● Fragmento del documento
'''

El castillo del vampiro
Fernando Cabral.-En unos momentos en los que, a pesar de los llamamientos a la unidad con el eufemismo del aglutinamiento, el secular cainismo instalado en la izquierda es más palpable que nunca, se hace necesario una reflexión sobre de dónde vienen aquellos lodos que ahora tornan en barro en la izquierda.
La miríada de partidos y organizaciones de izquierdas existentes de ámbitos nacionales, territoriales y hasta locales están más preocupados en sobre señalar sus legítimas diferencias que aquellos aspectos troncales que los deberían verdaderamente aglutinar. La preocupación en resaltar sus diferencias y no en lo que les debería unir, configura una división identitaria propia de la “cultura online” que soslaya la solidaridad y de clase como principal valor de la izquierda. Así, pelean por ser quien es más puros de izquierdas, más feministas, más ecologistas y animalistas y hasta más nacionalistas, etc.
Para ello, sirve más que de pretexto la esencia de aquel artículo/ensayo, de lectura muy recomendable, llamado “Salir del Castillo del Vampiro” del malogrado Mark Fisher, escritor y filósofo polifacético británico muy apreciado por la juventud británica incluso después de su desgraciada muerte en 2019. Fisher también fue un crítico temprano de la «cultura de la indignación» (reconocible con facilidad en las polémicas que tienen lugar en redes sociales), entendida como la excesiva negatividad a los acontecimientos que nos rodean, es decir, la tendencia sistemática a expresar la rabia o disconformidad frente a cualquier problema de carácter social y/o político de manera impulsiva, sin hacer una reflexión del fenómeno y sin ofrecer una propuesta racional para dar una mejor solución.
En el citado ensayo, publicado en 2013, critica que la «cultura de la indignación» ha creado un espacio «desmoralizante y siniestro, donde la clase ha desaparecido, donde la solidaridad es imposible, pero la culpa y el miedo son omnipresentes». Asimismo, señala que “reduce cada problema político a una crítica de las conductas individuales en vez de tratar los asuntos políticos a través de la acción colectiva”.
Fisher se sirve de un elemento figurativo (el Castillo del Vampiro) como lugar de la izquierda especializado en la propagación de la culpa en el que la lucha de clase es sustituida por la defensa de los supuestos valores identitarios, ya sean racial, sexual, cultural o de cualquier otra índole asumida interesadamente con la burguesía. “…el Castillo del Vampiro utiliza una comprensión en última instancia liberal de la raza, el género, etc., para ofuscar cuando no ocultar el concepto de clase”.

'''

● Datos mostrados
'''

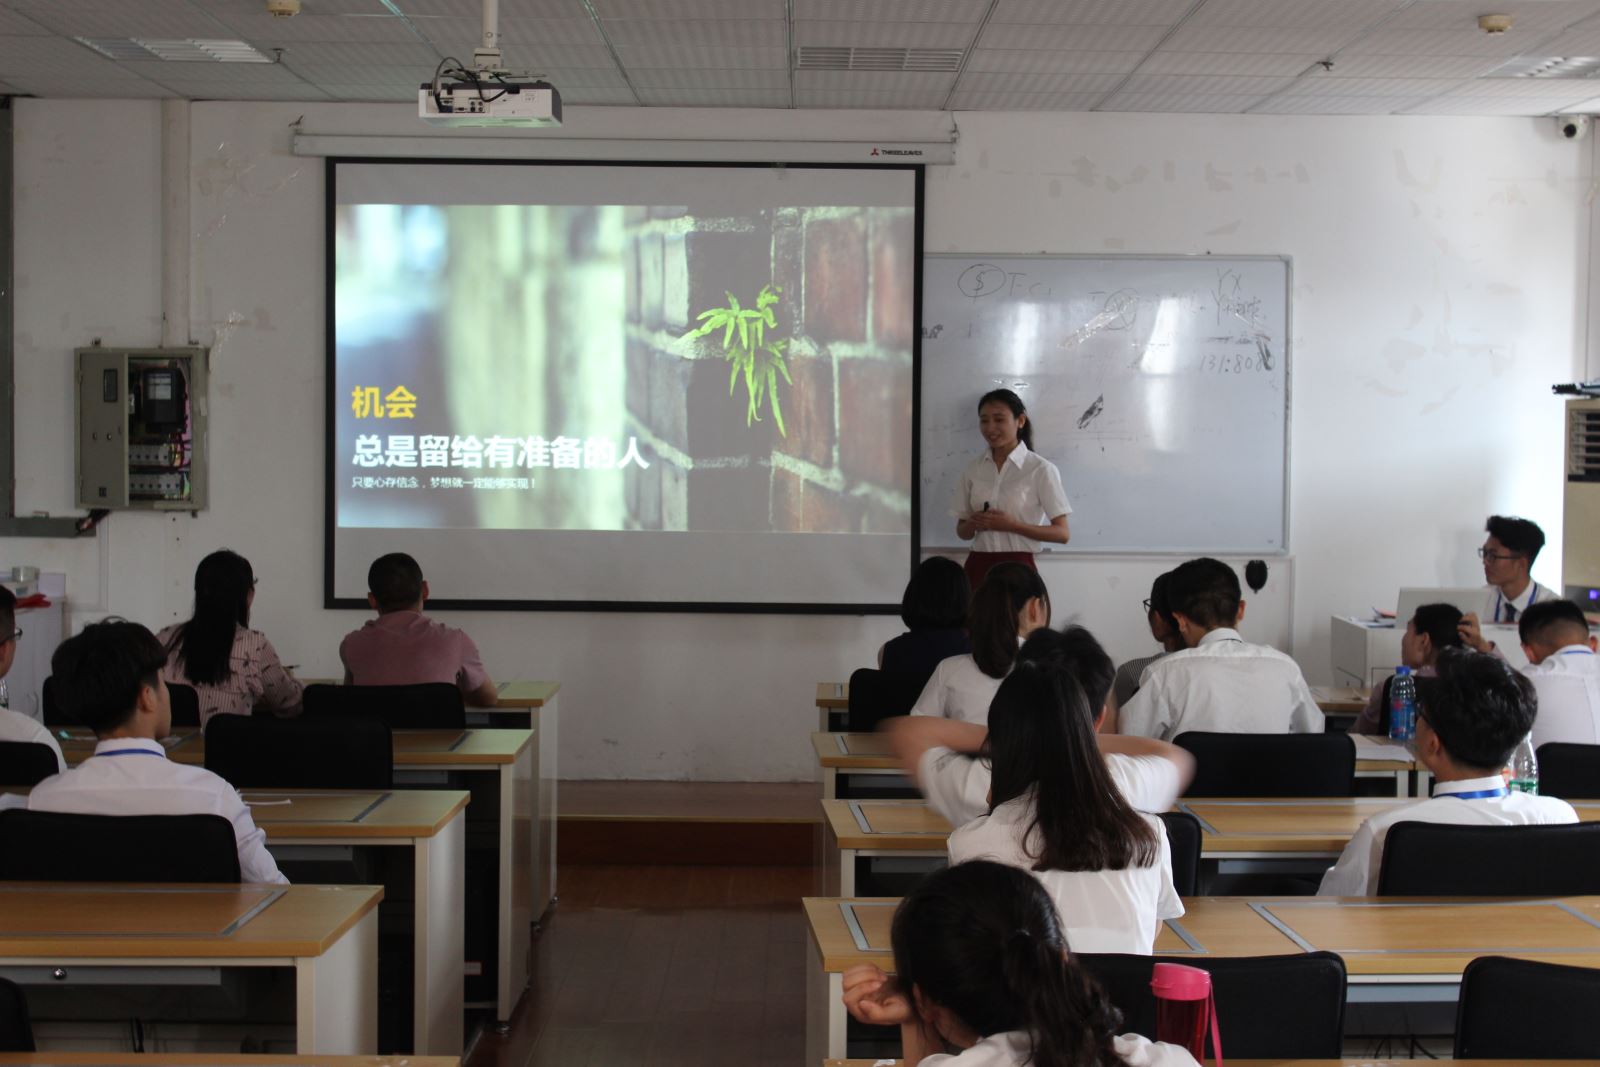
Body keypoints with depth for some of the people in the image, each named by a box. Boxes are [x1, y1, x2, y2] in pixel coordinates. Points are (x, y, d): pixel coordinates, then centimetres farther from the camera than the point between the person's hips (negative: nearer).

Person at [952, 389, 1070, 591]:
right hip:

'''

● Instrucciones
Continúa el artículo sobre el Castillo del Vampiro y la división de la izquierda a partir de su última frase.

● Respuesta
El riesgo de atacar al Castillo de Vampiro es que podría parecer que uno atacara las luchas contra el racismo, el machismo, el heterosexismo (y el Castillo hará todo lo posible para reforzar esta idea). Pero en lugar de buscar un mundo en el que todos estén libres de clasificaciones identitarias, el Castillo de Vampiro busca encerrar a las personas en sus campos identitarios, donde quedarán para siempre definidas según parámetros establecidos por el poder dominante.
Hace especial mención en ese ecosistema a los que protestan contra las decisiones de las instituciones y órganos parlamentarios, pero rechazan entrar en las mismas para poder cambiar el orden las cosas.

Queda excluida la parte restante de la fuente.